=== Your task ===
Pull out each line below that contains the string "track". Case counts.

=== Record list ===
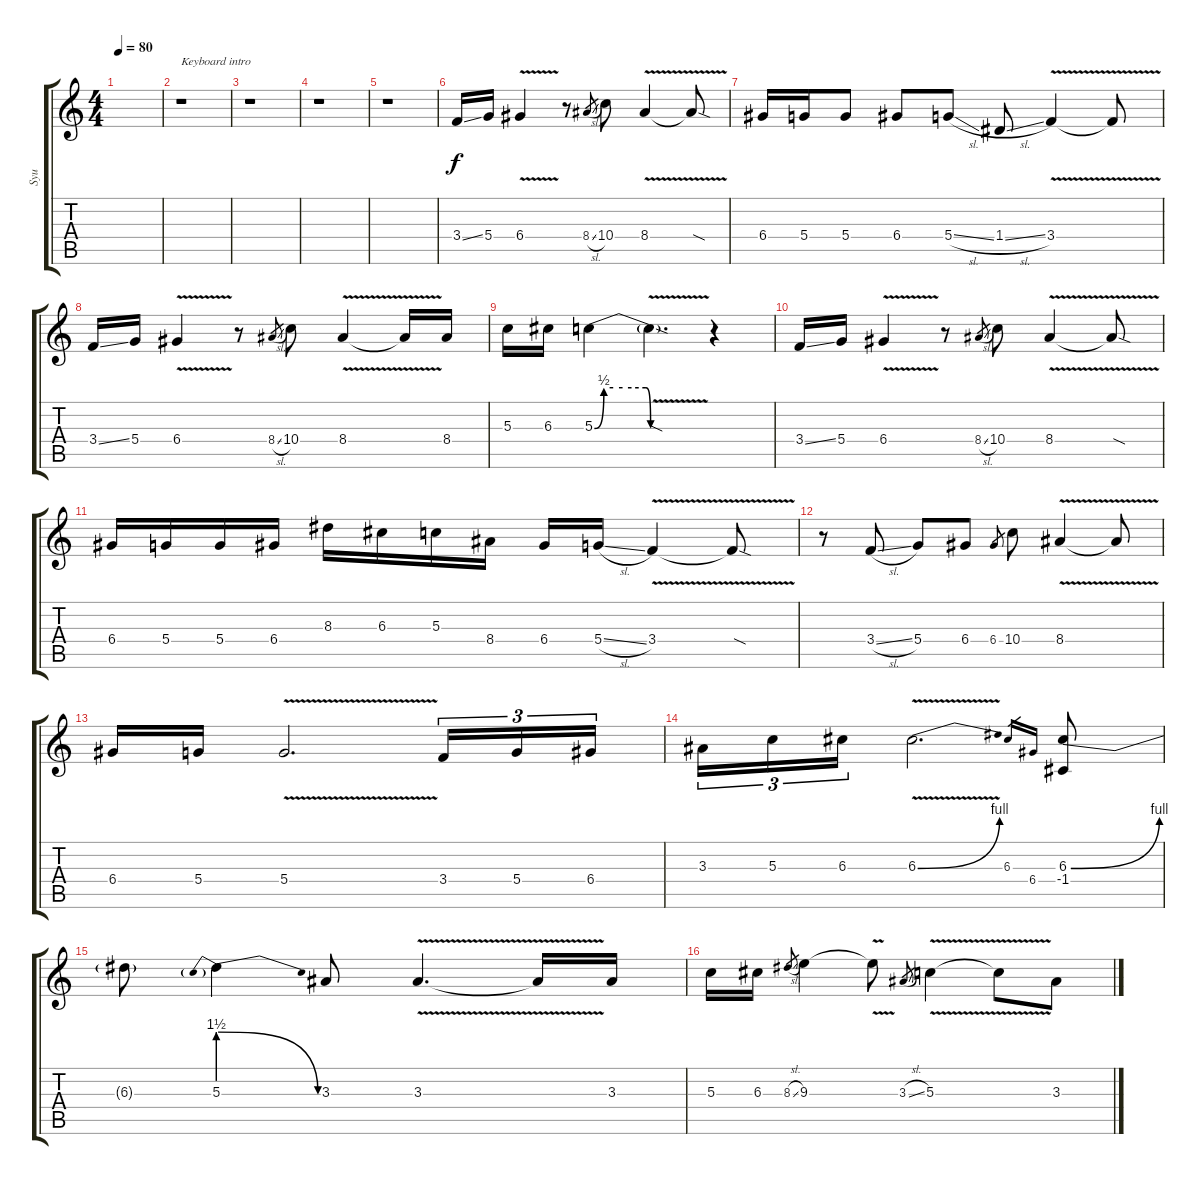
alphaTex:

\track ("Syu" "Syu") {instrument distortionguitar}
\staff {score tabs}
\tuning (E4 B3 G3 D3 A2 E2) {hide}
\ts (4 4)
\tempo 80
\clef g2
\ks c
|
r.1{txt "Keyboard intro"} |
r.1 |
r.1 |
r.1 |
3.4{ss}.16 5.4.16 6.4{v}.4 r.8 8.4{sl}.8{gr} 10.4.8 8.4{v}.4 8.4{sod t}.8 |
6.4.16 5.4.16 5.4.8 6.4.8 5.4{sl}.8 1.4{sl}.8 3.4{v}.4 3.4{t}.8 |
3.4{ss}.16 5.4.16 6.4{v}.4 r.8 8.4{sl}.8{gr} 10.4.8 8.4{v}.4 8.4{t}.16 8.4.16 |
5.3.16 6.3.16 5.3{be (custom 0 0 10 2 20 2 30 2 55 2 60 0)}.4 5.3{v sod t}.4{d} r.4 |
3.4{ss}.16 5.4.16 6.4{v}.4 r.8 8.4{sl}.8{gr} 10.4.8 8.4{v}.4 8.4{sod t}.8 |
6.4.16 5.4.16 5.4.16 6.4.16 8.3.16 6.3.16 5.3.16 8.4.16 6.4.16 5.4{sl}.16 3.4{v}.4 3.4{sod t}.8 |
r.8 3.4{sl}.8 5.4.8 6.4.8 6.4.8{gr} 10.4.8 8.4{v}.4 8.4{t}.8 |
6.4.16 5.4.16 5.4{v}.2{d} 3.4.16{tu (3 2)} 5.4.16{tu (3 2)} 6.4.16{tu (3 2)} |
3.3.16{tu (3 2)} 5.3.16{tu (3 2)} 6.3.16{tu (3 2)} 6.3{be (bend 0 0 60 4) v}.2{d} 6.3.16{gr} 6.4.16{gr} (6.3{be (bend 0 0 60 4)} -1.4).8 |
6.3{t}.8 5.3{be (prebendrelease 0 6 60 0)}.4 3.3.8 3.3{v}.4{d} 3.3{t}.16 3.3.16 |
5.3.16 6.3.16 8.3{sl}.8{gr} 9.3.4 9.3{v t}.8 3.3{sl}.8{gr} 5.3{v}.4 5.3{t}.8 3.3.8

=== Result ===
\track ("Syu" "Syu") {instrument distortionguitar}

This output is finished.